**DIRECTIVE**
Copy all the entries below exactly, but not the pictures.

**INPUT RECORDS**
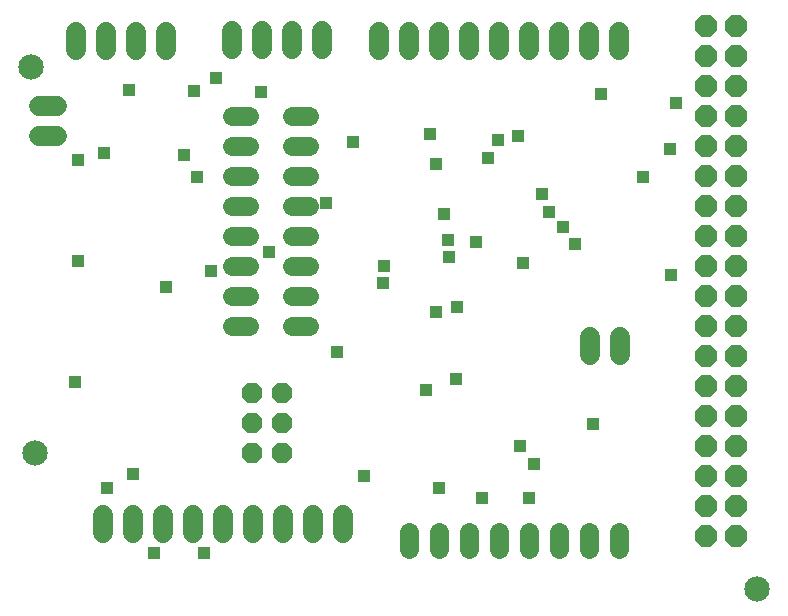
<source format=gbs>
G75*
%MOIN*%
%OFA0B0*%
%FSLAX24Y24*%
%IPPOS*%
%LPD*%
%AMOC8*
5,1,8,0,0,1.08239X$1,22.5*
%
%ADD10C,0.0847*%
%ADD11OC8,0.0720*%
%ADD12C,0.0620*%
%ADD13C,0.0660*%
%ADD14OC8,0.0670*%
%ADD15R,0.0436X0.0436*%
D10*
X001809Y006109D03*
X001704Y018989D03*
X025889Y001594D03*
D11*
X025204Y003353D03*
X024204Y003353D03*
X024204Y004353D03*
X025204Y004353D03*
X025204Y005353D03*
X024204Y005353D03*
X024204Y006353D03*
X025204Y006353D03*
X025204Y007353D03*
X025204Y008353D03*
X024204Y008353D03*
X024204Y007353D03*
X024204Y009353D03*
X025204Y009353D03*
X025204Y010353D03*
X025204Y011353D03*
X024204Y011353D03*
X024204Y010353D03*
X024204Y012353D03*
X025204Y012353D03*
X025204Y013353D03*
X024204Y013353D03*
X024204Y014353D03*
X025204Y014353D03*
X025204Y015353D03*
X025204Y016353D03*
X024204Y016353D03*
X024204Y015353D03*
X024204Y017353D03*
X025204Y017353D03*
X025204Y018353D03*
X025204Y019353D03*
X024204Y019353D03*
X024204Y018353D03*
X024204Y020353D03*
X025204Y020353D03*
D12*
X010952Y017341D02*
X010392Y017341D01*
X010392Y016341D02*
X010952Y016341D01*
X010952Y015341D02*
X010392Y015341D01*
X010392Y014341D02*
X010952Y014341D01*
X010952Y013341D02*
X010392Y013341D01*
X010392Y012341D02*
X010952Y012341D01*
X010952Y011341D02*
X010392Y011341D01*
X010392Y010341D02*
X010952Y010341D01*
X008946Y010331D02*
X008386Y010331D01*
X008386Y011331D02*
X008946Y011331D01*
X008946Y012331D02*
X008386Y012331D01*
X008386Y013331D02*
X008946Y013331D01*
X008946Y014331D02*
X008386Y014331D01*
X008386Y015331D02*
X008946Y015331D01*
X008946Y016331D02*
X008386Y016331D01*
X008386Y017331D02*
X008946Y017331D01*
X014283Y003468D02*
X014283Y002908D01*
X015283Y002908D02*
X015283Y003468D01*
X016283Y003468D02*
X016283Y002908D01*
X017283Y002908D02*
X017283Y003468D01*
X018283Y003468D02*
X018283Y002908D01*
X019283Y002908D02*
X019283Y003468D01*
X020283Y003468D02*
X020283Y002908D01*
X021283Y002908D02*
X021283Y003468D01*
D13*
X004078Y003439D02*
X004078Y004039D01*
X005078Y004039D02*
X005078Y003439D01*
X006078Y003439D02*
X006078Y004039D01*
X007078Y004039D02*
X007078Y003439D01*
X008078Y003439D02*
X008078Y004039D01*
X009078Y004039D02*
X009078Y003439D01*
X010078Y003439D02*
X010078Y004039D01*
X011078Y004039D02*
X011078Y003439D01*
X012078Y003439D02*
X012078Y004039D01*
X020314Y009379D02*
X020314Y009979D01*
X021314Y009979D02*
X021314Y009379D01*
X021298Y019553D02*
X021298Y020153D01*
X020298Y020153D02*
X020298Y019553D01*
X019298Y019553D02*
X019298Y020153D01*
X018298Y020153D02*
X018298Y019553D01*
X017298Y019553D02*
X017298Y020153D01*
X016298Y020153D02*
X016298Y019553D01*
X015298Y019553D02*
X015298Y020153D01*
X014298Y020153D02*
X014298Y019553D01*
X013298Y019553D02*
X013298Y020153D01*
X011404Y020193D02*
X011404Y019593D01*
X010404Y019593D02*
X010404Y020193D01*
X009404Y020193D02*
X009404Y019593D01*
X008404Y019593D02*
X008404Y020193D01*
X006196Y020153D02*
X006196Y019553D01*
X005196Y019553D02*
X005196Y020153D01*
X004196Y020153D02*
X004196Y019553D01*
X003196Y019553D02*
X003196Y020153D01*
X002571Y017684D02*
X001971Y017684D01*
X001971Y016684D02*
X002571Y016684D01*
D14*
X009048Y008115D03*
X009048Y007115D03*
X010048Y007115D03*
X010048Y008115D03*
X010048Y006115D03*
X009048Y006115D03*
D15*
X012789Y005364D03*
X015298Y004944D03*
X016715Y004629D03*
X018290Y004629D03*
X018448Y005731D03*
X017975Y006361D03*
X020416Y007070D03*
X015849Y008566D03*
X014865Y008211D03*
X011873Y009471D03*
X013408Y011794D03*
X013448Y012345D03*
X015180Y010810D03*
X015889Y010967D03*
X015634Y012654D03*
X015574Y013211D03*
X015456Y014078D03*
X016514Y013164D03*
X018093Y012463D03*
X019407Y013650D03*
X018967Y014159D03*
X018723Y014739D03*
X016914Y015939D03*
X017244Y016539D03*
X017909Y016679D03*
X015179Y015759D03*
X014989Y016764D03*
X012414Y016489D03*
X011519Y014432D03*
X009629Y012818D03*
X007700Y012188D03*
X006204Y011637D03*
X003251Y012503D03*
X007227Y015298D03*
X006794Y016046D03*
X007109Y018172D03*
X007857Y018605D03*
X009353Y018133D03*
X004944Y018211D03*
X004117Y016125D03*
X003244Y015874D03*
X003164Y008489D03*
X005101Y005416D03*
X004235Y004944D03*
X005789Y002789D03*
X007464Y002789D03*
X019826Y013074D03*
X022089Y015314D03*
X022975Y016243D03*
X023172Y017778D03*
X020692Y018093D03*
X023022Y012045D03*
M02*

</source>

**EXERCISE OUTPUT**
<source format=gbs>
G75*
%MOIN*%
%OFA0B0*%
%FSLAX24Y24*%
%IPPOS*%
%LPD*%
%AMOC8*
5,1,8,0,0,1.08239X$1,22.5*
%
%ADD10C,0.0847*%
%ADD11OC8,0.0720*%
%ADD12C,0.0620*%
%ADD13C,0.0660*%
%ADD14OC8,0.0670*%
%ADD15R,0.0436X0.0436*%
D10*
X001809Y006109D03*
X001704Y018989D03*
X025889Y001594D03*
D11*
X025204Y003353D03*
X024204Y003353D03*
X024204Y004353D03*
X025204Y004353D03*
X025204Y005353D03*
X024204Y005353D03*
X024204Y006353D03*
X025204Y006353D03*
X025204Y007353D03*
X025204Y008353D03*
X024204Y008353D03*
X024204Y007353D03*
X024204Y009353D03*
X025204Y009353D03*
X025204Y010353D03*
X025204Y011353D03*
X024204Y011353D03*
X024204Y010353D03*
X024204Y012353D03*
X025204Y012353D03*
X025204Y013353D03*
X024204Y013353D03*
X024204Y014353D03*
X025204Y014353D03*
X025204Y015353D03*
X025204Y016353D03*
X024204Y016353D03*
X024204Y015353D03*
X024204Y017353D03*
X025204Y017353D03*
X025204Y018353D03*
X025204Y019353D03*
X024204Y019353D03*
X024204Y018353D03*
X024204Y020353D03*
X025204Y020353D03*
D12*
X010952Y017341D02*
X010392Y017341D01*
X010392Y016341D02*
X010952Y016341D01*
X010952Y015341D02*
X010392Y015341D01*
X010392Y014341D02*
X010952Y014341D01*
X010952Y013341D02*
X010392Y013341D01*
X010392Y012341D02*
X010952Y012341D01*
X010952Y011341D02*
X010392Y011341D01*
X010392Y010341D02*
X010952Y010341D01*
X008946Y010331D02*
X008386Y010331D01*
X008386Y011331D02*
X008946Y011331D01*
X008946Y012331D02*
X008386Y012331D01*
X008386Y013331D02*
X008946Y013331D01*
X008946Y014331D02*
X008386Y014331D01*
X008386Y015331D02*
X008946Y015331D01*
X008946Y016331D02*
X008386Y016331D01*
X008386Y017331D02*
X008946Y017331D01*
X014283Y003468D02*
X014283Y002908D01*
X015283Y002908D02*
X015283Y003468D01*
X016283Y003468D02*
X016283Y002908D01*
X017283Y002908D02*
X017283Y003468D01*
X018283Y003468D02*
X018283Y002908D01*
X019283Y002908D02*
X019283Y003468D01*
X020283Y003468D02*
X020283Y002908D01*
X021283Y002908D02*
X021283Y003468D01*
D13*
X004078Y003439D02*
X004078Y004039D01*
X005078Y004039D02*
X005078Y003439D01*
X006078Y003439D02*
X006078Y004039D01*
X007078Y004039D02*
X007078Y003439D01*
X008078Y003439D02*
X008078Y004039D01*
X009078Y004039D02*
X009078Y003439D01*
X010078Y003439D02*
X010078Y004039D01*
X011078Y004039D02*
X011078Y003439D01*
X012078Y003439D02*
X012078Y004039D01*
X020314Y009379D02*
X020314Y009979D01*
X021314Y009979D02*
X021314Y009379D01*
X021298Y019553D02*
X021298Y020153D01*
X020298Y020153D02*
X020298Y019553D01*
X019298Y019553D02*
X019298Y020153D01*
X018298Y020153D02*
X018298Y019553D01*
X017298Y019553D02*
X017298Y020153D01*
X016298Y020153D02*
X016298Y019553D01*
X015298Y019553D02*
X015298Y020153D01*
X014298Y020153D02*
X014298Y019553D01*
X013298Y019553D02*
X013298Y020153D01*
X011404Y020193D02*
X011404Y019593D01*
X010404Y019593D02*
X010404Y020193D01*
X009404Y020193D02*
X009404Y019593D01*
X008404Y019593D02*
X008404Y020193D01*
X006196Y020153D02*
X006196Y019553D01*
X005196Y019553D02*
X005196Y020153D01*
X004196Y020153D02*
X004196Y019553D01*
X003196Y019553D02*
X003196Y020153D01*
X002571Y017684D02*
X001971Y017684D01*
X001971Y016684D02*
X002571Y016684D01*
D14*
X009048Y008115D03*
X009048Y007115D03*
X010048Y007115D03*
X010048Y008115D03*
X010048Y006115D03*
X009048Y006115D03*
D15*
X012789Y005364D03*
X015298Y004944D03*
X016715Y004629D03*
X018290Y004629D03*
X018448Y005731D03*
X017975Y006361D03*
X020416Y007070D03*
X015849Y008566D03*
X014865Y008211D03*
X011873Y009471D03*
X013408Y011794D03*
X013448Y012345D03*
X015180Y010810D03*
X015889Y010967D03*
X015634Y012654D03*
X015574Y013211D03*
X015456Y014078D03*
X016514Y013164D03*
X018093Y012463D03*
X019407Y013650D03*
X018967Y014159D03*
X018723Y014739D03*
X016914Y015939D03*
X017244Y016539D03*
X017909Y016679D03*
X015179Y015759D03*
X014989Y016764D03*
X012414Y016489D03*
X011519Y014432D03*
X009629Y012818D03*
X007700Y012188D03*
X006204Y011637D03*
X003251Y012503D03*
X007227Y015298D03*
X006794Y016046D03*
X007109Y018172D03*
X007857Y018605D03*
X009353Y018133D03*
X004944Y018211D03*
X004117Y016125D03*
X003244Y015874D03*
X003164Y008489D03*
X005101Y005416D03*
X004235Y004944D03*
X005789Y002789D03*
X007464Y002789D03*
X019826Y013074D03*
X022089Y015314D03*
X022975Y016243D03*
X023172Y017778D03*
X020692Y018093D03*
X023022Y012045D03*
M02*

</source>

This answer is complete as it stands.